To significantly speed up loading LM's in canoe, we recommend converting them to our binary format using arpalm2binlm. This program requires enough memory to hold the whole LM in memory, but the binary files load 10 to 100 times faster than the text ones, with otherwise identical results.

Decoder options

  1. Stack size (''S''; set via the [stack] setting in canoe.ini). Each stack corresponds to a number of words covered in the source sentence. The stack size is the maximum number of decoder states considered in a stack. ''S'' can be decreased to speed the system up, or increased to expand the translation search space. With cube pruning (using [cube-pruning] in the canoe.ini), values between 300 and 10000 are reasonable. Without cube pruning, reasonable values might be between 100 and 1000.
  2. Beam threshold (''T''; [beam-threshold]). In a given stack, a decoder state is only kept if its probability is no worse than the probability of the best state times ''T''. ''T'' must be less than one; the smaller it is, the more decoder states are kept. ''T'' can be increased to speed the system up, or decreased to expand the translation search space. Reasonable values are around 0.001 to 0.00001.
  3. Translation table limit (''L''; [ttable-limit]). This is the maximum number of target phrases that may be considered for a given source phrase. Traditionally, we have set ''L'' to 30. This parameter can be decreased to speed the system up. Increasing it is not typically worthwhile, but we have seen cases where 40 or 50 gave a BLEU gain.
  4. Distortion limit (''DL''; [distortion-limit]). The maximum number of words within which rearrangement may take place. This parameter can be decreased to speed the system up. The typical value we use is 7, but 4 or 5 is often enough. Some research groups have also experimented with monotonic decoding (''DL''=0), or quasi-monotonic decoding (''DL''=0 together with [dist-phrase-swap]) for certain purposes.

The cube pruning decoder (activated by [cube-pruning]) speeds up translation by a factor of up to 10 for comparable output quality, so we always use it, and we recommend its use as well.

We've done some experiments on the quality/speed tradeoff for French-English translation (in both directions), and we found that very fast translation can be obtained, at a loss of only 1 BLEU point in some cases, with cube pruning, S as low as 100 or 300, T as high as 0.1 or 0.03, L down to 5, and DL at 4 or 5. Whether these settings will also work acceptably for you will depend on your language pair, your data and your application.
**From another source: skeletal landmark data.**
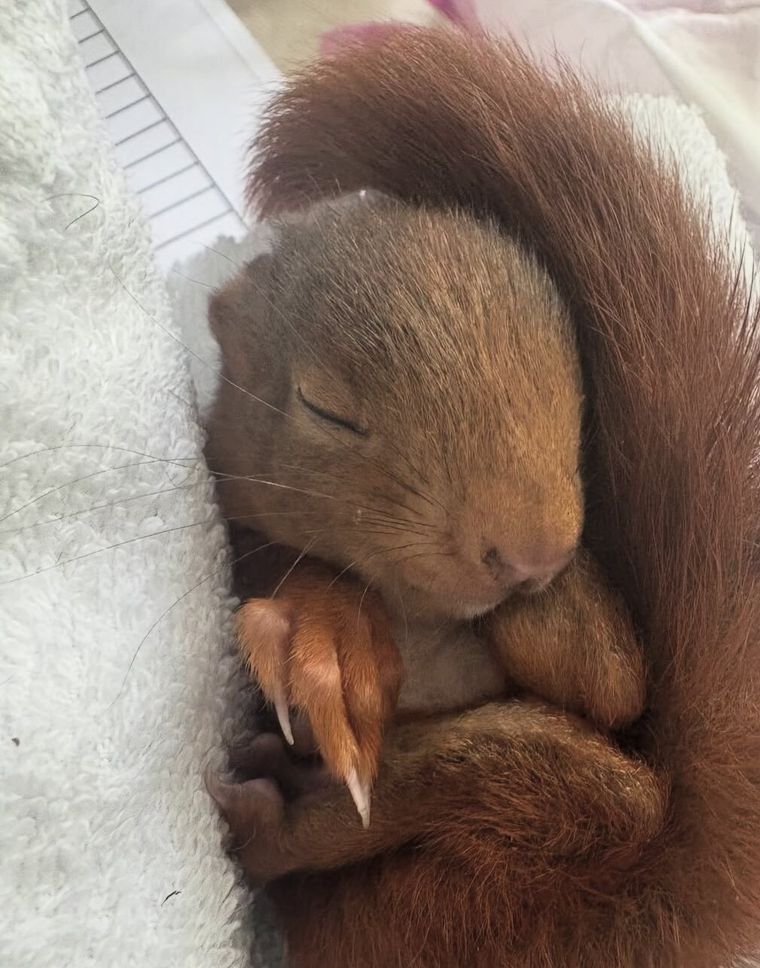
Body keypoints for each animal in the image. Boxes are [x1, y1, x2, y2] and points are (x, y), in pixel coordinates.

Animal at [203, 26, 760, 968]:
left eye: (575, 373)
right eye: (326, 408)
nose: (532, 549)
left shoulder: (599, 660)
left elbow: (618, 683)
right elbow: (263, 558)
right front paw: (322, 629)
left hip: (569, 796)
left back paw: (285, 812)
In this experiment, "very fast" meant about 10 sentences per second, while the slower, maximum quality system took 1 to 5 seconds per sentence.

Rescoring features

Rescoring is fairly expensive and does not always yield improvements in quality/BLEU score. The cost of computing various rescoring features varies widely by feature, so your choice of features will also significantly affect total running time and memory requirements.